• AVAILABLE DATA:
· · · · ·
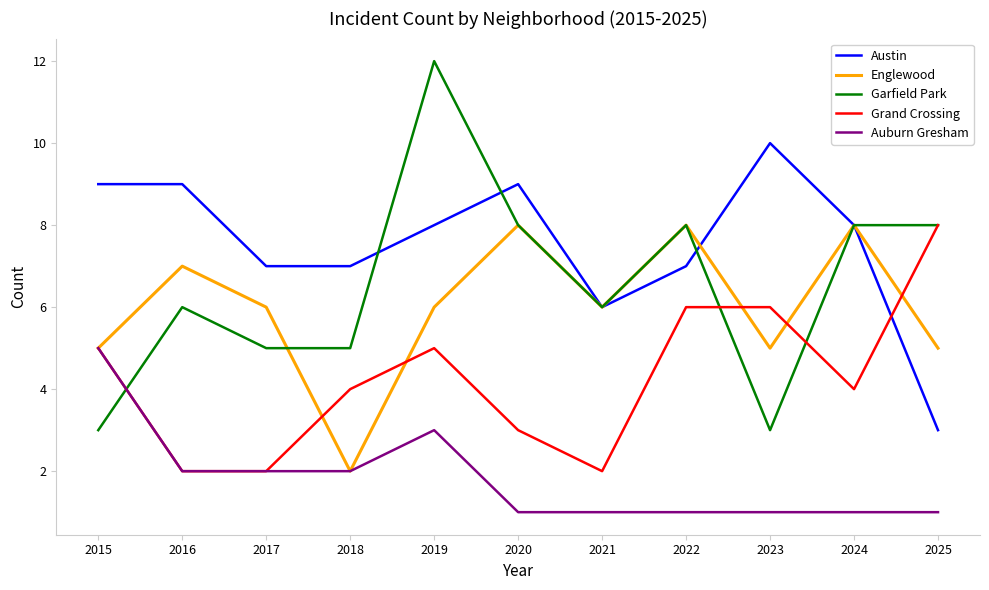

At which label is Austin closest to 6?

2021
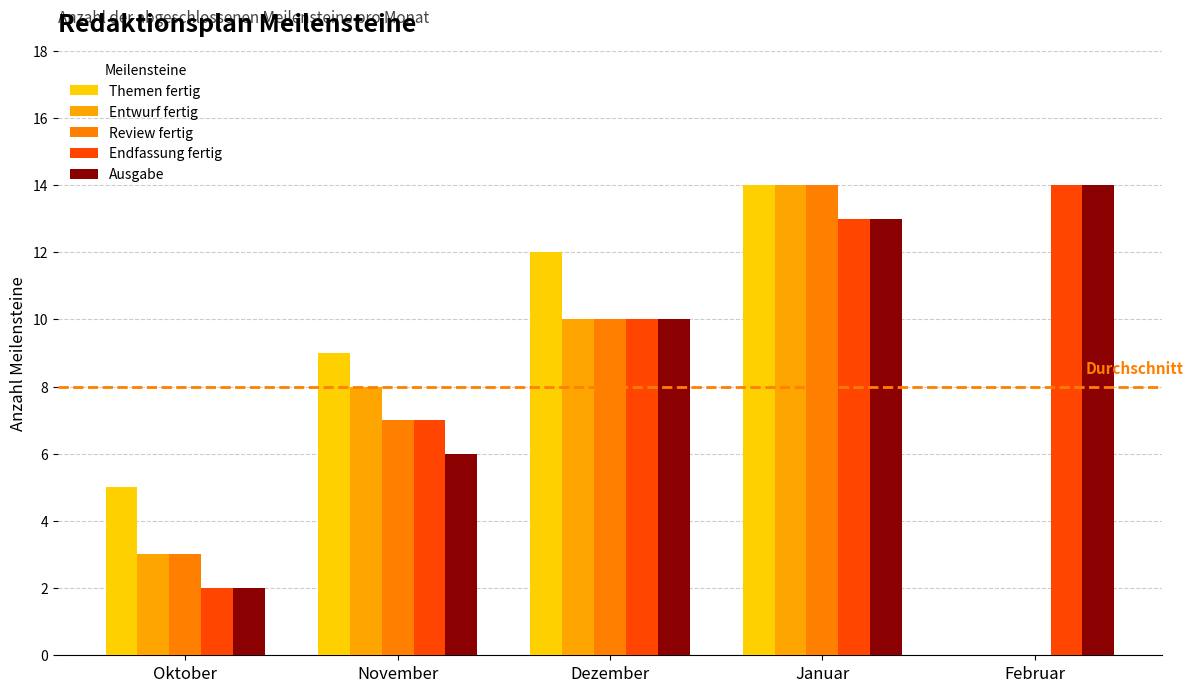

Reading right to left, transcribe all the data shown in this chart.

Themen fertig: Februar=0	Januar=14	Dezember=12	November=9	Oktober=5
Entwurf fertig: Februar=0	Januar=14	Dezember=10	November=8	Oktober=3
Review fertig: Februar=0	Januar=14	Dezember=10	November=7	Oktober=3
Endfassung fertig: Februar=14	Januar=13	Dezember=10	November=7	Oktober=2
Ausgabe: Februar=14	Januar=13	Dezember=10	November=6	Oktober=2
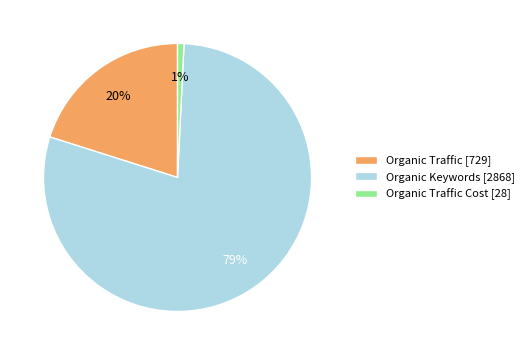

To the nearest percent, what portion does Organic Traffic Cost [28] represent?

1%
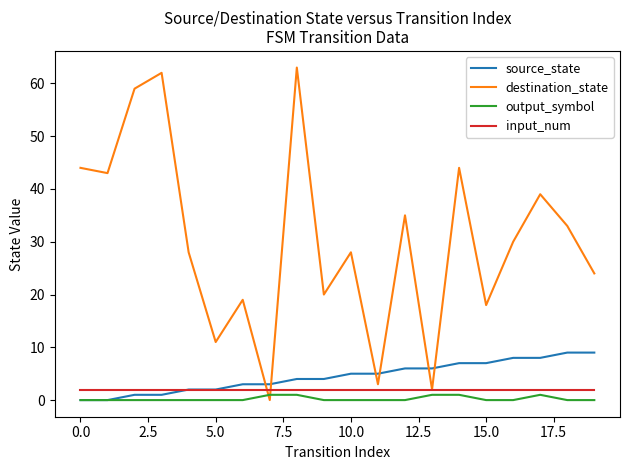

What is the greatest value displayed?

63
· · · · ·
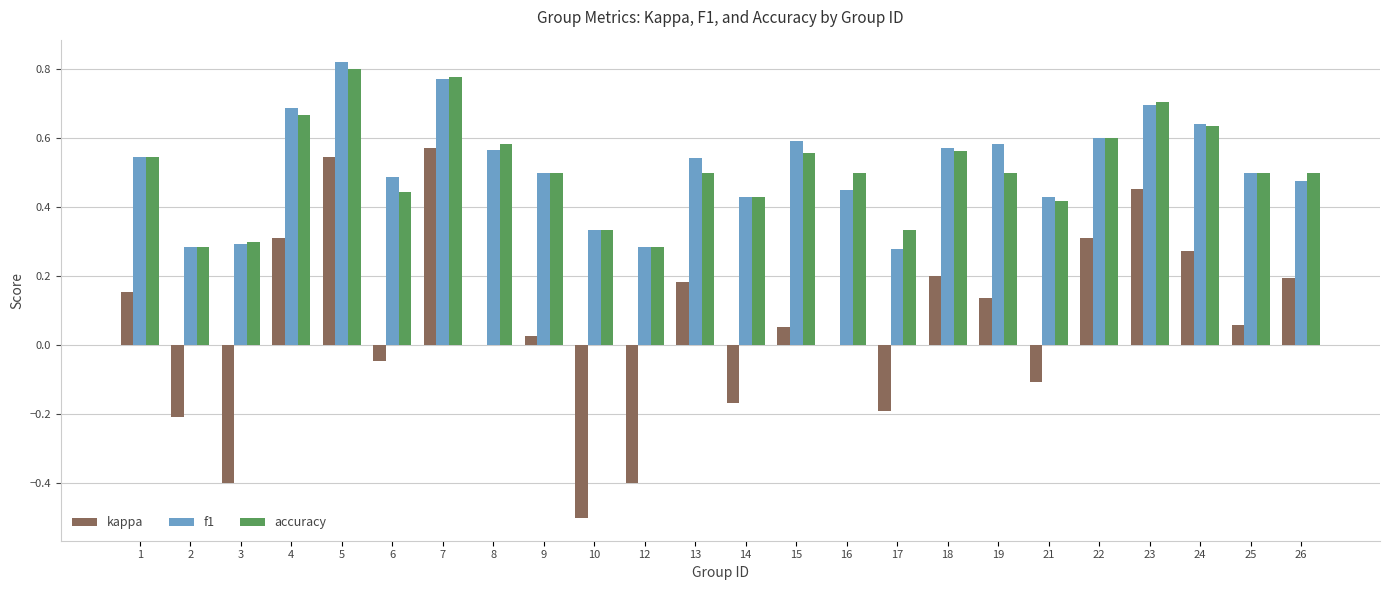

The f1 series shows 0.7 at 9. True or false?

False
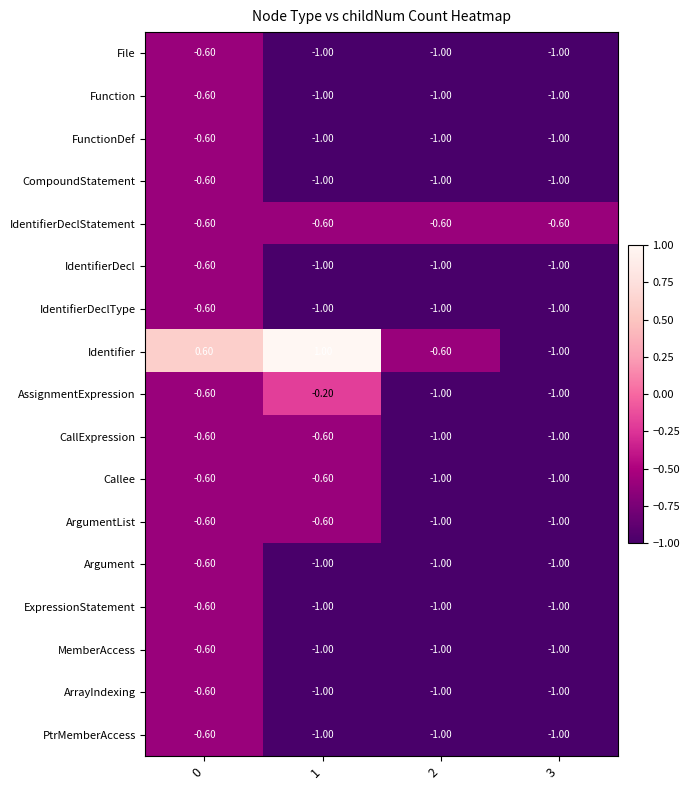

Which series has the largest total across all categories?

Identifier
· · · · ·
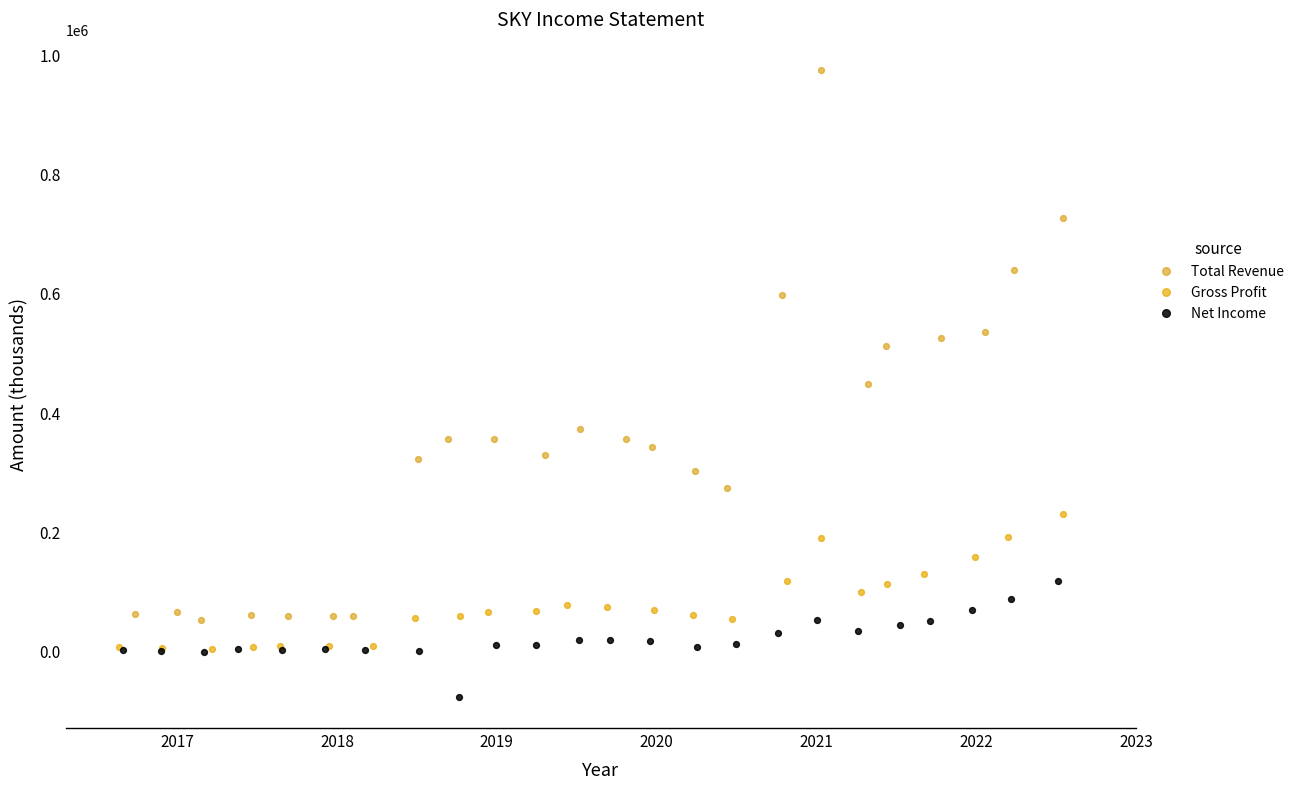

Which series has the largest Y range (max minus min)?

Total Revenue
· · · · ·
• TASK OBJECTIVE:
Quote the lines starting at the one containing "At which label is Austin closest to 6?" and ending at the one containing "What is the greatest value displayed?", both included. Omit the pictures.

• WRITTEN ANSWER:
At which label is Austin closest to 6?

2021

Reading right to left, transcribe all the data shown in this chart.

Themen fertig: Februar=0	Januar=14	Dezember=12	November=9	Oktober=5
Entwurf fertig: Februar=0	Januar=14	Dezember=10	November=8	Oktober=3
Review fertig: Februar=0	Januar=14	Dezember=10	November=7	Oktober=3
Endfassung fertig: Februar=14	Januar=13	Dezember=10	November=7	Oktober=2
Ausgabe: Februar=14	Januar=13	Dezember=10	November=6	Oktober=2

To the nearest percent, what portion does Organic Traffic Cost [28] represent?

1%

What is the greatest value displayed?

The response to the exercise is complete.